書類が提出された6件はすべて、国際交流などを期待する家主居住型だった。
窓口での相談内容も現状では家主不在型の方が少ない。

家主不在型の開業には、物件管理を手がける事業者の確保が不可欠で、同事業者は国土交通省に登録する必要がある。しかし、民泊新法施行の6月15日時点で登録予定の管理事業者は全国で156、京都市内は15にとどまっていた。

京都市内のホテル客室数の伸びも著しい。2020年には1万室以上の供給過多になるとする民間調査結果もあり、市は「民泊開業の動機が薄れつつあるのではないか」と推測する。
だが、6月15日が近づくにつれ、届け出が相次ぐ可能性がある。

不動産会社「エリッツ」(下京区)は、自社が所有する同区の賃貸マンション2棟の約40室で家主不在型の民泊営業を計画しているという。
加えて、オーナーから管理受託している賃貸マンションや一戸建て住宅での民泊展開も支援していく方針だ。

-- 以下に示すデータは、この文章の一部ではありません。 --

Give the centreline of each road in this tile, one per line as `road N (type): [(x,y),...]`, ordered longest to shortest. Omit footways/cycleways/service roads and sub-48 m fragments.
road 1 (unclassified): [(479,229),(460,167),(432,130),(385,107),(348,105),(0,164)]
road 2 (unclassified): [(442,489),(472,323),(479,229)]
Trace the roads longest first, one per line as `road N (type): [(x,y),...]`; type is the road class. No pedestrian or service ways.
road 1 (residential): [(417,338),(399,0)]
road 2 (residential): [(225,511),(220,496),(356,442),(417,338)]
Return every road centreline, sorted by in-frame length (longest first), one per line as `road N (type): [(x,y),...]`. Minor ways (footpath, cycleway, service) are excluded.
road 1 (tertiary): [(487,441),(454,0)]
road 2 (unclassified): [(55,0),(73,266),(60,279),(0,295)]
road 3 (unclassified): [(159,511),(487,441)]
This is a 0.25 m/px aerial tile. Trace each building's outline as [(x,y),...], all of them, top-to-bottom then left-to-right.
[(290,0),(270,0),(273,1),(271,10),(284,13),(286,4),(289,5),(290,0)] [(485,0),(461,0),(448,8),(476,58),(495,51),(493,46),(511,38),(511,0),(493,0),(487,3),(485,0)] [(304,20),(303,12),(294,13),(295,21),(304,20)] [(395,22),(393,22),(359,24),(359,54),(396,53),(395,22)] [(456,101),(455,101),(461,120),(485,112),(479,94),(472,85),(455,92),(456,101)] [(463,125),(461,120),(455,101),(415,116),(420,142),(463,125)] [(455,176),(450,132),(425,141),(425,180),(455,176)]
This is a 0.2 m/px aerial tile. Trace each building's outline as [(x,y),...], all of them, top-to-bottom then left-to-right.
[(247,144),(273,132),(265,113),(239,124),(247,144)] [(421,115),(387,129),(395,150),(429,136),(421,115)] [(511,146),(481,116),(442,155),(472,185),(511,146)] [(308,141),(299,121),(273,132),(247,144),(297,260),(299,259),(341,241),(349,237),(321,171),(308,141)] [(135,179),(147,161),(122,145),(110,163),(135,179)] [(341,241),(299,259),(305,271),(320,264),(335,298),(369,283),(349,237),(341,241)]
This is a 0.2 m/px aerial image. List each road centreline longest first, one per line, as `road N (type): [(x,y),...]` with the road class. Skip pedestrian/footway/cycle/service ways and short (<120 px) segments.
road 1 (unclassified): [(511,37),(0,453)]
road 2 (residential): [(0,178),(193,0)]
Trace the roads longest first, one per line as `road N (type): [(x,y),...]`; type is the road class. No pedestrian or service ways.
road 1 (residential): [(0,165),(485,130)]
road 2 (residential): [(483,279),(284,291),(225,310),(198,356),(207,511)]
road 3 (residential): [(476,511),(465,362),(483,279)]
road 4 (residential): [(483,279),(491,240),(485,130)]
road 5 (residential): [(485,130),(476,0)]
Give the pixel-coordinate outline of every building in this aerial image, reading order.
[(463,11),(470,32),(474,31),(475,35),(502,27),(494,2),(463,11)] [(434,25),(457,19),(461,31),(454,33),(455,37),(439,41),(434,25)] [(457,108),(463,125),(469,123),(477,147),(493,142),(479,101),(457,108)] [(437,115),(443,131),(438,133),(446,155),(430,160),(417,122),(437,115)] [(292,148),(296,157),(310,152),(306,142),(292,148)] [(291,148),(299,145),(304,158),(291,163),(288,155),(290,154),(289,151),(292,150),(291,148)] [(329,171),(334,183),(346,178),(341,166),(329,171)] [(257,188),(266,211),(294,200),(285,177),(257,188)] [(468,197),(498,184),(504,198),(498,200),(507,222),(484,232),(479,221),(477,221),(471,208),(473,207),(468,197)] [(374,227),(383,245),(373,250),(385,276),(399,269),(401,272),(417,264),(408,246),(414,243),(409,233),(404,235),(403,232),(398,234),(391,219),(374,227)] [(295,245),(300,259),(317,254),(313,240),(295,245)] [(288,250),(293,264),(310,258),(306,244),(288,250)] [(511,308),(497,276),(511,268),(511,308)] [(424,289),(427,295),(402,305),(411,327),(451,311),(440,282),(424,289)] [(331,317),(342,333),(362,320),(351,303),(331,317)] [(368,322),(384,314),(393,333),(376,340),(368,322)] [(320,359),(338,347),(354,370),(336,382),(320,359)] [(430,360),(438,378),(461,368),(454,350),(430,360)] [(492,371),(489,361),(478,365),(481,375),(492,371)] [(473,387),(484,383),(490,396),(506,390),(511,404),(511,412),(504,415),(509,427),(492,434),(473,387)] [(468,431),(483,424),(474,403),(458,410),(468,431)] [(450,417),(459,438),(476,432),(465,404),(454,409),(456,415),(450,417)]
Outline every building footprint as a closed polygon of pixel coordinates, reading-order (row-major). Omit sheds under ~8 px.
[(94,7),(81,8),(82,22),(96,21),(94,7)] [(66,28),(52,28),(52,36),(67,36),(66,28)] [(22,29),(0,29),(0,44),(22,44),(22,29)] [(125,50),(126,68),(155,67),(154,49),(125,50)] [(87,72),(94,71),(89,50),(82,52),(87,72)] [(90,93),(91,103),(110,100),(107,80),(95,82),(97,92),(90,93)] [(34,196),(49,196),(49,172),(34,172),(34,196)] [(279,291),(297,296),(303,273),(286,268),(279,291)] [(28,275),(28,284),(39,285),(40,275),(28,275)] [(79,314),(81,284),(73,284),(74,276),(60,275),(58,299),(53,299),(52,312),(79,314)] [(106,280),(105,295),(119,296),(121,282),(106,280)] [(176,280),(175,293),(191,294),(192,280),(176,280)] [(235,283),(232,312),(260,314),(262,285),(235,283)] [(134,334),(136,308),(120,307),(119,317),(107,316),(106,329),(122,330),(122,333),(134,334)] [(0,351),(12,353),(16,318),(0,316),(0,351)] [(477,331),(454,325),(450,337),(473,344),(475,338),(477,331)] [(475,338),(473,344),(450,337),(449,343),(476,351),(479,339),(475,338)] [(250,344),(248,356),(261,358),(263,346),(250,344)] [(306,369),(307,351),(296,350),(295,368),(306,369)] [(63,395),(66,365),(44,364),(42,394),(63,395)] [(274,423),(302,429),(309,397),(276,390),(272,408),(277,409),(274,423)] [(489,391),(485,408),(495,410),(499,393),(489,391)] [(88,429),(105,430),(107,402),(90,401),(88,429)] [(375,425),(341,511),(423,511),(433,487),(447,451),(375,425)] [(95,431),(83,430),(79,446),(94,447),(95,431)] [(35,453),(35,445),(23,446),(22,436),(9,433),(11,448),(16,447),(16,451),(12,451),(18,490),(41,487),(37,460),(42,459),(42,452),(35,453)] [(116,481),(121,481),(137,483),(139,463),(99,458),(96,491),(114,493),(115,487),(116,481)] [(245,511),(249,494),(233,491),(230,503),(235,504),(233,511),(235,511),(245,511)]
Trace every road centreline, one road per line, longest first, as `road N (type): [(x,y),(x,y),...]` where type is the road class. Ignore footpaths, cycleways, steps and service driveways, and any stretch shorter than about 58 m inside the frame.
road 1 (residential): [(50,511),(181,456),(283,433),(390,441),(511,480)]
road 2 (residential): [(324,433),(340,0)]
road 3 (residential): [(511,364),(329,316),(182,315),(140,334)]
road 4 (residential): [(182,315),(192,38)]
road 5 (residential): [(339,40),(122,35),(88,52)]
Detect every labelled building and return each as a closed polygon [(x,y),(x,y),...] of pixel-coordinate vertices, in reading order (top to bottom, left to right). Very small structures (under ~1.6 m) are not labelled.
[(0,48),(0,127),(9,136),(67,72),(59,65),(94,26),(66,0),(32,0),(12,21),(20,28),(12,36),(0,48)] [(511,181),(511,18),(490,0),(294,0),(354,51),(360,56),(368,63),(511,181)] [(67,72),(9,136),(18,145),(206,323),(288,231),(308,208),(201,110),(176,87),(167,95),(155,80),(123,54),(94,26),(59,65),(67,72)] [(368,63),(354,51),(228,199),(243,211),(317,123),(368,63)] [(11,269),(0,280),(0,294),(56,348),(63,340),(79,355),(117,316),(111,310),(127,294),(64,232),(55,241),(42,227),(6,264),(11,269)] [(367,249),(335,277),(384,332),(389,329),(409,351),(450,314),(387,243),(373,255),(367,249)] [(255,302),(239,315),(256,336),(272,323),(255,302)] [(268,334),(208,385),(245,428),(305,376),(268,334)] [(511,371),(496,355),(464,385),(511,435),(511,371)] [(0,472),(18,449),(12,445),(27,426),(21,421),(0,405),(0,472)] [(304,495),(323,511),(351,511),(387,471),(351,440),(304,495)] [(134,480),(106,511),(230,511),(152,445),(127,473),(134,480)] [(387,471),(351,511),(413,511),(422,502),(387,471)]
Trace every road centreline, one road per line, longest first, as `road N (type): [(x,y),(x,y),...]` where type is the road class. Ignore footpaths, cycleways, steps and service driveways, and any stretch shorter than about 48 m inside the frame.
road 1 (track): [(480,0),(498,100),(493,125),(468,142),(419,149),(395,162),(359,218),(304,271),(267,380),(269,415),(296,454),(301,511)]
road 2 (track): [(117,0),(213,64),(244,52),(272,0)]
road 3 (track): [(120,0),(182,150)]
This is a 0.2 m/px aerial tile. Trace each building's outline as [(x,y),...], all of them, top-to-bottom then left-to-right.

京都市は、家主不在型の民泊に関して周辺住民や宿泊客の安心安全に神経をとがらせ、苦情があった時や緊急時に現地対応する管理者を10分以内で駆け付けられる場所に配置するよう独自ルールで義務づけた。

国の管理事業者に登録予定のエリッツは、この駆け付け要件を満たすため、展開する民泊物件に近い自社店舗にスタッフを配置する予定。担当者は「市内30店舗のネットワークを生かして、空き室の解消や有効な資産活用を後押したい」と意気込む。

京都市内で営業する民泊は、旅館業法に基づく簡易宿所に比べ、施設整備のコストが軽くなく、手続きの手間もかかる。不動産業界には「ビジネスとして成り立ちにくい民泊を諦め、365日営業できる簡易宿所に方向転換する人が増えるのではないか」との見方も出ている。